- PROMPT -
Locate every line in the records that contains the string "True", matching case exactly, and copy each such line in full.

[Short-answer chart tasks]
- - - - -
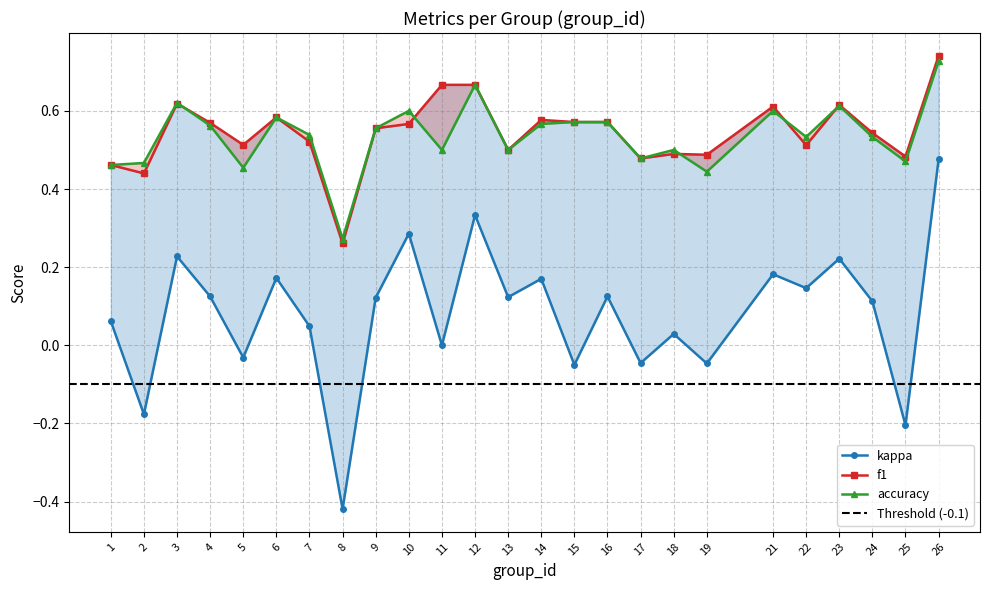

Reading right to left, extract all data points from this chart.

kappa: 26=0.5	25=-0.2	24=0.1	23=0.2	22=0.1	21=0.2	19=-0.0	18=0.0	17=-0.0	16=0.1	15=-0.1	14=0.2	13=0.1	12=0.3	11=0.0	10=0.3	9=0.1	8=-0.4	7=0.0	6=0.2	5=-0.0	4=0.1	3=0.2	2=-0.2	1=0.1
f1: 26=0.7	25=0.5	24=0.5	23=0.6	22=0.5	21=0.6	19=0.5	18=0.5	17=0.5	16=0.6	15=0.6	14=0.6	13=0.5	12=0.7	11=0.7	10=0.6	9=0.6	8=0.3	7=0.5	6=0.6	5=0.5	4=0.6	3=0.6	2=0.4	1=0.5
accuracy: 26=0.7	25=0.5	24=0.5	23=0.6	22=0.5	21=0.6	19=0.4	18=0.5	17=0.5	16=0.6	15=0.6	14=0.6	13=0.5	12=0.7	11=0.5	10=0.6	9=0.6	8=0.3	7=0.5	6=0.6	5=0.5	4=0.6	3=0.6	2=0.5	1=0.5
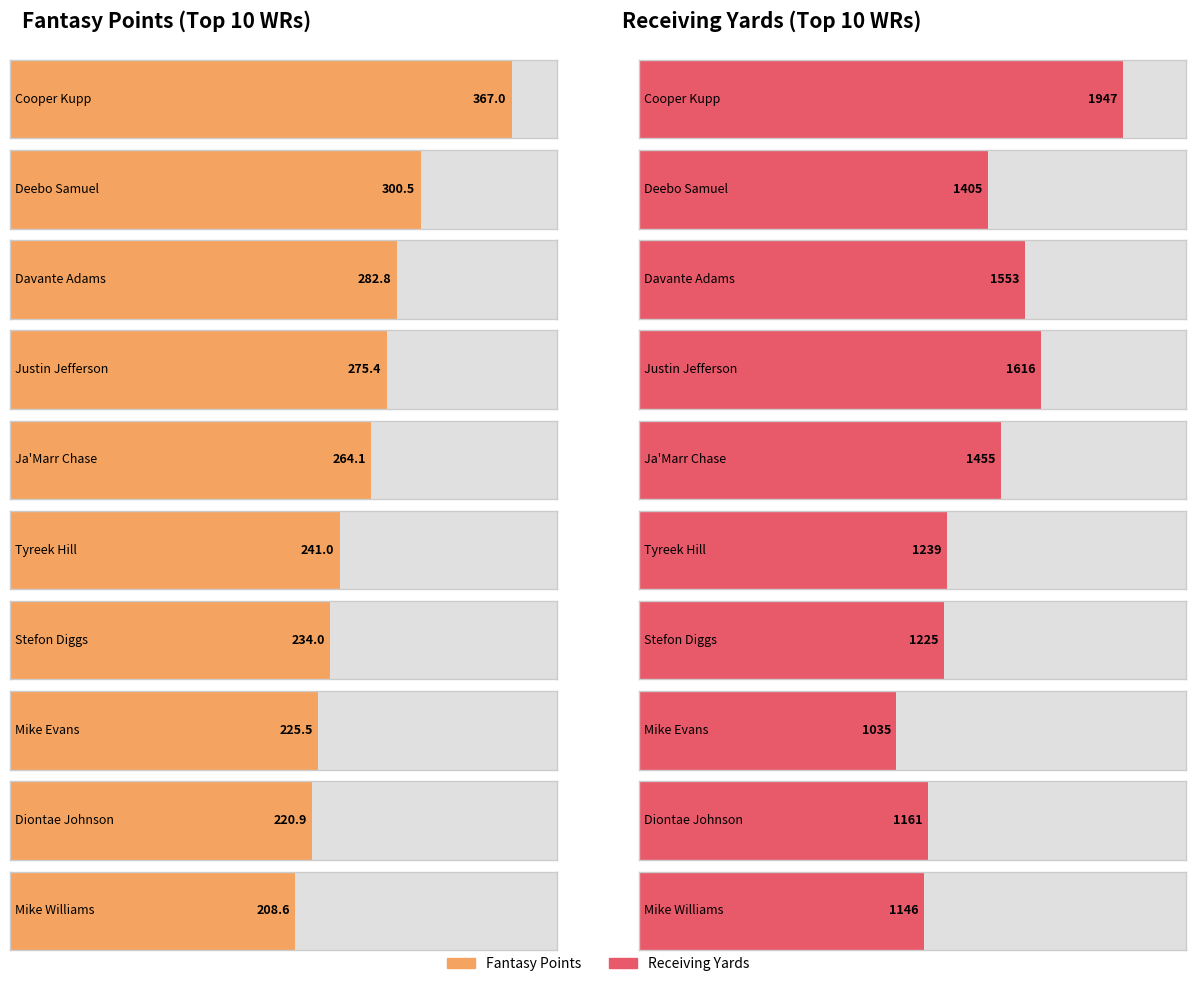

The Points series shows 367.0 at Cooper Kupp. True or false?

True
- - - - -
- EXPECTED ANSWER -
The Points series shows 367.0 at Cooper Kupp. True or false?
True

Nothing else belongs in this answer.